- WHAT YOU SHOULD DO
Starting with the line that includes "utensil holder: none", write out every remaining line of the records below exactly as it appears, leaving out any images.

- MATERIAL SHOWN
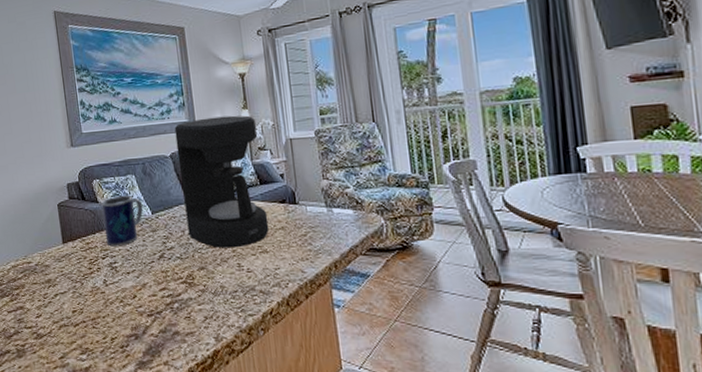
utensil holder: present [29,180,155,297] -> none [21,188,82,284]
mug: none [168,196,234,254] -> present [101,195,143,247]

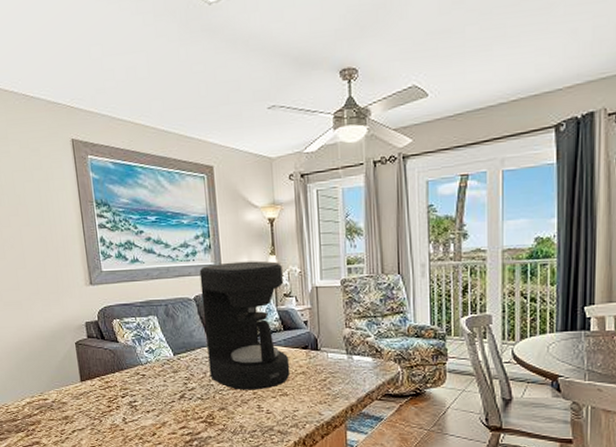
mug: present [101,195,143,247] -> none [121,336,165,386]

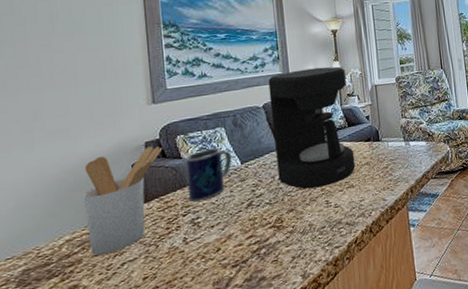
utensil holder: none [36,327,102,420] -> present [82,146,163,256]
mug: none [121,336,165,386] -> present [185,147,232,202]

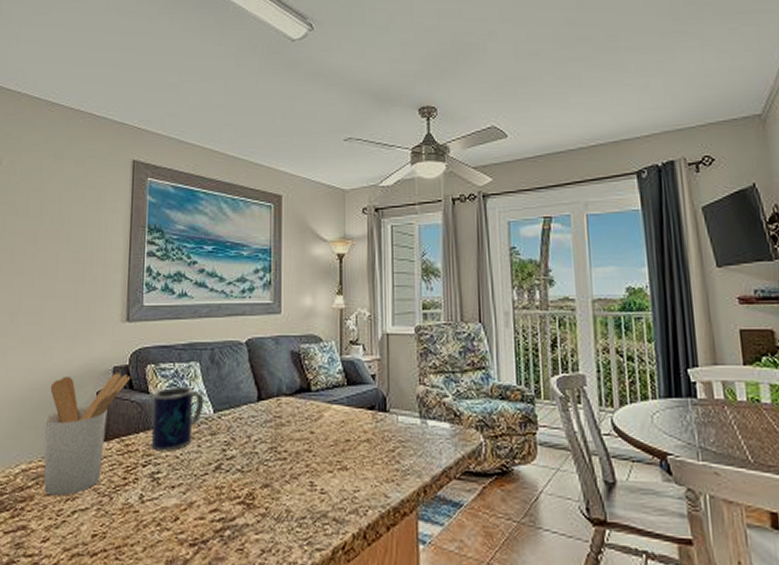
coffee maker: present [268,66,356,189] -> none [254,301,352,462]

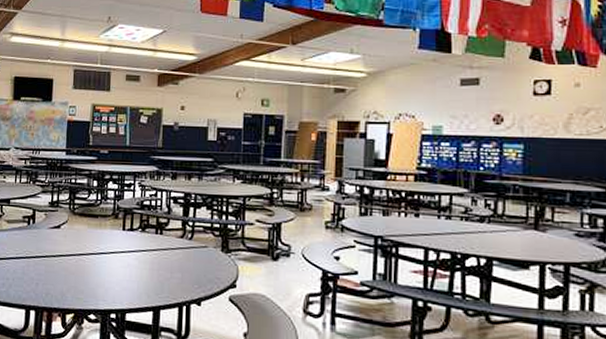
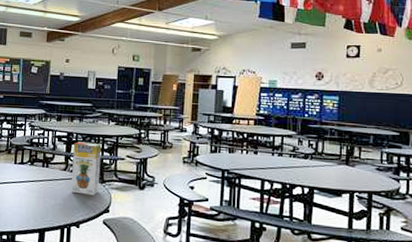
juice box: none [190,203,226,267] -> present [71,141,102,195]

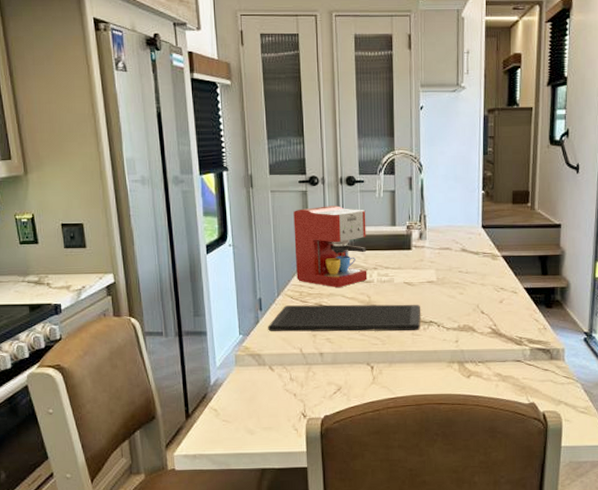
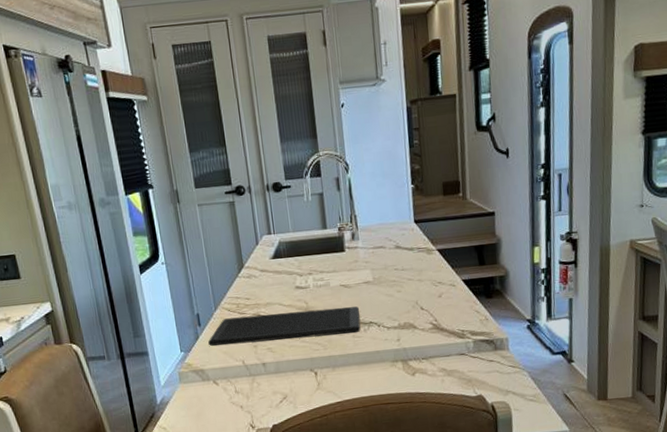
coffee maker: present [293,206,368,287] -> none [222,213,303,297]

- SOLUTION TO THIS EXERCISE
utensil holder: none [36,327,102,420] -> present [82,146,163,256]
mug: none [121,336,165,386] -> present [185,147,232,202]

coffee maker: present [268,66,356,189] -> none [254,301,352,462]

juice box: none [190,203,226,267] -> present [71,141,102,195]

coffee maker: present [293,206,368,287] -> none [222,213,303,297]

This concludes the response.